Last week I wrote about pricing finished grocery bags for sale, and afterward I started thinking about how to price all the different items made from my patterns. But let's be realistic--I'm never going to get around to doing it for each one individually!
However, I did do something even more useful, and far more simple than having a spreadsheet for each individual pattern...I made a spreadsheet that will calculate the price of sewn items using just a few variables.
I'm very excited about this spreadsheet! It took several drafts to boil it down to just the basics, get the formulas to work, fix those darn #DIV0! errors, and make it look nice. But it very enlightening to get an accurate picture of pricing, so it was well worth the effort.
The spreadsheet is based on sewn items that use exterior fabric, lining fabric, interfacing, and interlining. You can change the supplies to anything you want--as long as it is something measured in either yards or meters. You can also modify the spreadsheet if you know the basics of how to insert cells, copy formulas, etc.
There are two sheets--one for standard (inches) and one for metric (centimeters).
You need to input just 6 main things:
• Width of fabric used (read below)
• Height of fabric used (read below)
• Total fabric width
• Cost per yard/meter
• Your hourly wage
• How long it took to make the item
To determine the width & height, you probably want to lay your pattern pieces out and measure.
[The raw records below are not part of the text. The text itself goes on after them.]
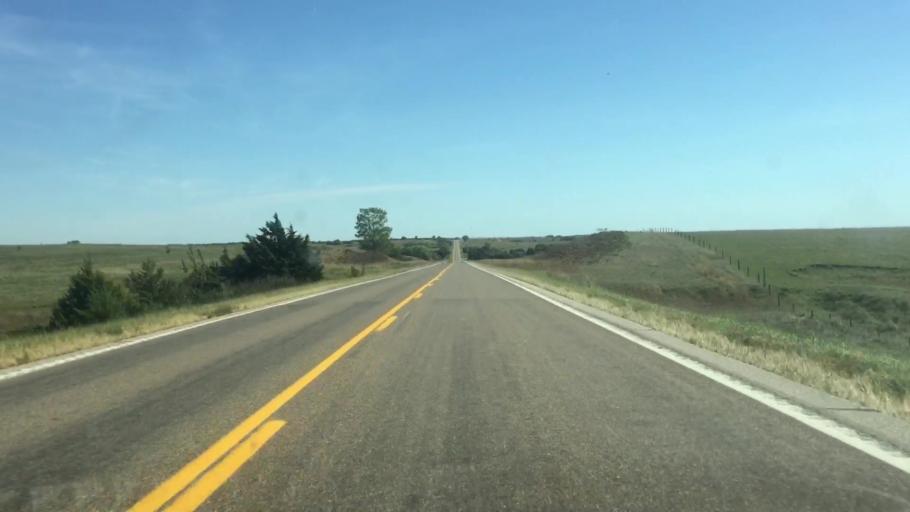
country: US
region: Nebraska
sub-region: Thayer County
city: Hebron
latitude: 40.1472
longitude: -97.5338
The amount of fabric you really NEED vs. what a pattern shows as required is often going to be different. The pattern pieces might require fabric with at least 18" of height, so the pattern shows 1/2 yard. But the pieces don't use up the entire width, and you end up with quite a bit of left over fabric. You could just include the extra fabric, but later you'll probably use it for something else, so over time overestimating will skew your numbers.
It is an OpenOffice spreadsheet, but will also work in Google Docs. It works in some versions of Excel and not in others. I'm not sure why, but think it might have something to do with the computer operating system. Unless you have a commercial version of Excel, MS doesn't want you using their product for business purposes anyway. You might consider downloading OpenOffice.
Save the document to your computer and then open it so it doesn't open as "read only". You will need to add your inputs and sometimes downloads open automatically in "read only" mode.
Happy pricing, selling, and making a living with your sewing skills!